## 原文抜粋
---
2026-06-10 スタンフォード大学

Fractional changes (%) in population exposure to landslides induced by tropical cyclone rainfall events with a 100-year return period at the census tract level from 2000-2050. | Zhu et al. (Nature Climate Change 2026)
<関連情報>
- https://news.stanford.edu/stories/2026/06/hurricane-rainfall-landslide-risk-southern-california
- https://www.nature.com/articles/s41558-026-02633-w
南カリフォルニアにおける熱帯低気圧による降雨量と土砂崩れリスクの増加 Increasing tropical cyclone rainfall and landslide risk in Southern California
Laiyin Zhu,Yuan Wang,Kerry Emanuel,Sasha N. Tolstoff & Noah S. Diffenbaugh
Nature Climate Change Published:10 June 2026
DOI:https://doi.org/10.1038/s41558-026-02633-w
Abstract
Tropical cyclone (TC) risk has long been overlooked in Southern California due to its relatively low historical frequency. Here we couple a physics-based TC downscaling model with a probabilistic, machine learning-based landslide model to assess changes in TC rainfall and landslide risks in ten Southern California counties. Historical simulations and reanalysis data show robust agreement in downscaled TC rainfall. The return period of Hurricane-Hilary-magnitude rainfall (~100 mm) shortens by 50% from 110 years to 54 years in a future high-emission warming scenario. Eastern Pacific sea surface temperature is projected to increase by 2.7 ± 0.7 °C from 1985–2014 to 2071–2100 and, together with enhanced mid-tropopsheric moisture, contribute to increasing TC rainfall risk. All Southern California counties exhibit growth in areas exposed to landslides from 2000 to 2050. The steepest fractional increases in landslide exposure exist in low-income households with a heavy tax burden. These findings underscore a pressing need for proactive and equitable planning and mitigation strategies for TC rainfall-induced hazards.
---
## 提供された情報

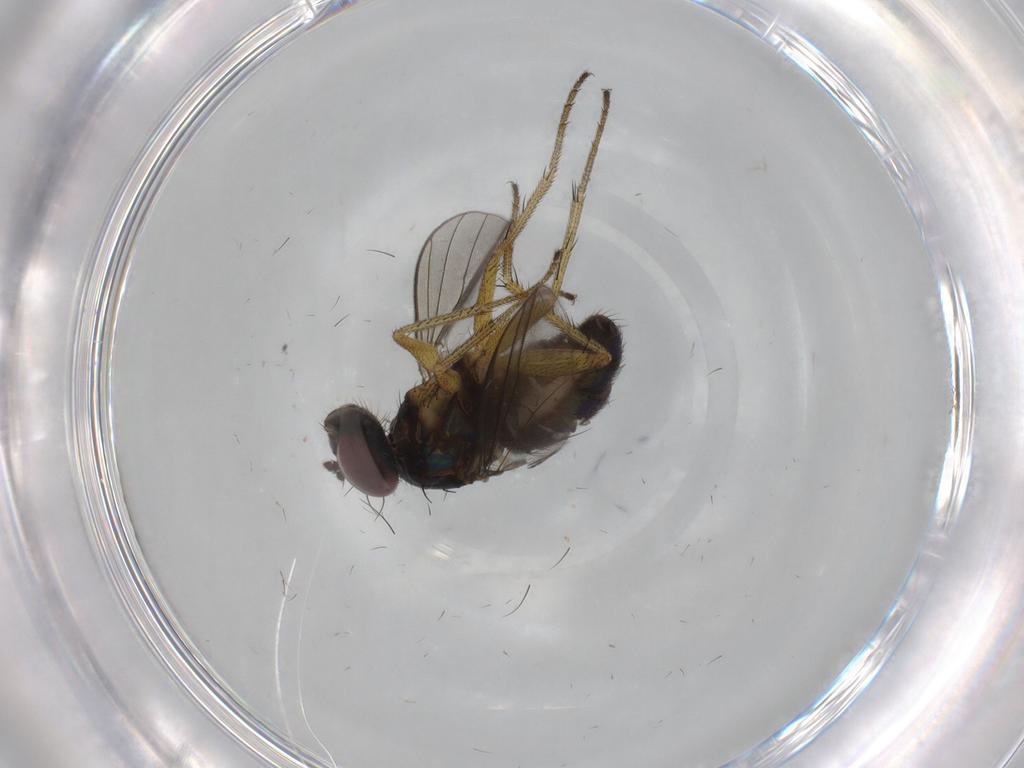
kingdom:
---
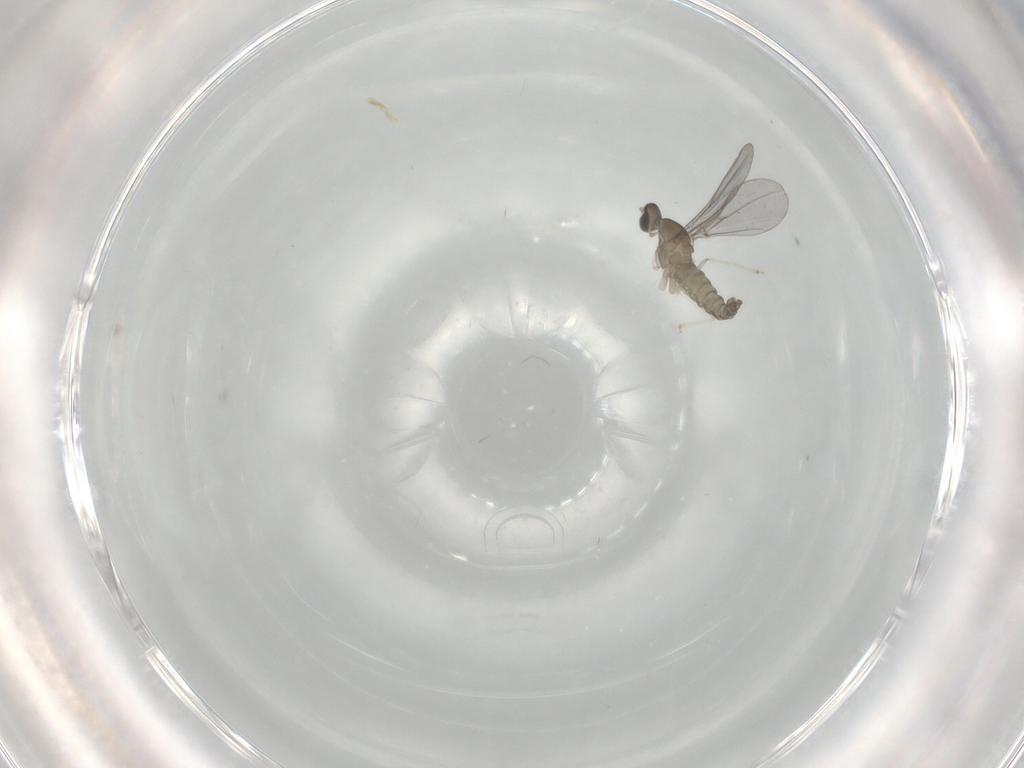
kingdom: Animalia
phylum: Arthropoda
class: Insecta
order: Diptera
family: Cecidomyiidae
---
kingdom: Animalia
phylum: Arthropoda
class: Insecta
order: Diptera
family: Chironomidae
---
## 課題の条件
南カリフォルニアの土砂崩れリスクを扱った原文抜粋のうち、「Fractional changes (%)」から「Climate Change 2026)」までをすべて一字一句違えずに書き写してください。

## 完成した解答
Fractional changes (%) in population exposure to landslides induced by tropical cyclone rainfall events with a 100-year return period at the census tract level from 2000-2050. | Zhu et al. (Nature Climate Change 2026)